Manager skill and luck

In reviewing the relative performance of Manager B from Exhibit 1, Parker makes the following statements:

He faced more volatile markets than the others did, based on the tracking errors.

He used currency overlays to lever the returns of securities held in foreign currency.

His excess return looks like it is more a matter of luck than skill

Which of Parker’s statements about Manager B in Exhibit 1 is most appropriate? The statement about:

A. tracking errors.
B. excess return.
C. currency overlays.

A: incorrect, because tracking error does not measure portfolio volatility.
C: incorrect, because overlays are used to hedge, not lever, returns of securities.
B: correct “The proper measure of skill is the tracking error. Manager B has the highest tracking error.” Therefore, Manager B’s excess return is because of luck. What? Help, please?

Note that they’re called Equity Replication Managers (emphasis added).

They should have extremely low tracking errors.
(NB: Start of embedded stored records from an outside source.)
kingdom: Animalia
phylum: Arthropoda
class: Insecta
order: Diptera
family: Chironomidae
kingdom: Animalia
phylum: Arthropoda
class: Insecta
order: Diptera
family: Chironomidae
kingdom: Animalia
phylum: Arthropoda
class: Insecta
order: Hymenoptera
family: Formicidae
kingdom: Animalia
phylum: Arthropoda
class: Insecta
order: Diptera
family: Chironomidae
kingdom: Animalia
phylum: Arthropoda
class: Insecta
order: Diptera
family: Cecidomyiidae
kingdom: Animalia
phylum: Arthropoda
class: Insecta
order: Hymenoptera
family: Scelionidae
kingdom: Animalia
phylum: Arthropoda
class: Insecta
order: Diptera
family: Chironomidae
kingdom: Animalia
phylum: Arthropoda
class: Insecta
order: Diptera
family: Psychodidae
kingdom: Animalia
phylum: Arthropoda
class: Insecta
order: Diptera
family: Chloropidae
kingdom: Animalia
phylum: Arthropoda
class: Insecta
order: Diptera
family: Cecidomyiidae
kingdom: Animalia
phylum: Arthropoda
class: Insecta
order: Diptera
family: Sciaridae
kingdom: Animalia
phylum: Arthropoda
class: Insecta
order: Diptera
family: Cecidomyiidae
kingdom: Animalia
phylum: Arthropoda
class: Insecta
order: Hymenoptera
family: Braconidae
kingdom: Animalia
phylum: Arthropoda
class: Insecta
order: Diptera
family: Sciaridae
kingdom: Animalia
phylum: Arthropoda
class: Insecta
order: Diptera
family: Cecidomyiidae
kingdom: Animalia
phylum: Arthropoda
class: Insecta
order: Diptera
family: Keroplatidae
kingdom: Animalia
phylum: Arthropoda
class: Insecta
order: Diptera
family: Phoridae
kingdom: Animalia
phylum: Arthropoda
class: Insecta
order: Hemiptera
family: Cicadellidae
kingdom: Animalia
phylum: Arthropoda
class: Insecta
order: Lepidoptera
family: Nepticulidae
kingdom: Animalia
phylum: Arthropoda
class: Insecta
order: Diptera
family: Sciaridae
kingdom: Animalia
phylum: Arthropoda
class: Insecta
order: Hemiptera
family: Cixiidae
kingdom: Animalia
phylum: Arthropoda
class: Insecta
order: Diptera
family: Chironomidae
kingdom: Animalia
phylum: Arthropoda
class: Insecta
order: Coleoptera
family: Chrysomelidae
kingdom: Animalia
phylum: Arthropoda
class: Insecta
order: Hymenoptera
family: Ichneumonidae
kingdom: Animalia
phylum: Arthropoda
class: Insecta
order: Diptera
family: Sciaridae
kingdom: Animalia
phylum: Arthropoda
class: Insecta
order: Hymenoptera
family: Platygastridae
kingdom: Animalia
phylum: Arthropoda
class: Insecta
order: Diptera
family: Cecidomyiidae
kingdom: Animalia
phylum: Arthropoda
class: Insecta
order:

Even Manager C’s tracking error seems a bit high for a replication portfolio (and his number of holdings seems incredibly low).

While it might be appropriate to say that Manager B’s excess return is the result of his failure to abide by his mandate, one could argue that he took an unreasonable chance and it worked out. Sounds a lot like luck.

In any case, answers A and C are clearly wrong. Perhaps B is the correct answer only because it only might be wrong.

Not a great question.

While doing the recap and going through these CFA online questions these days, I thought it is only my impression, and/or lack of knowledge, but the truth is, some of the questions are really poorly written. I completely agree with you.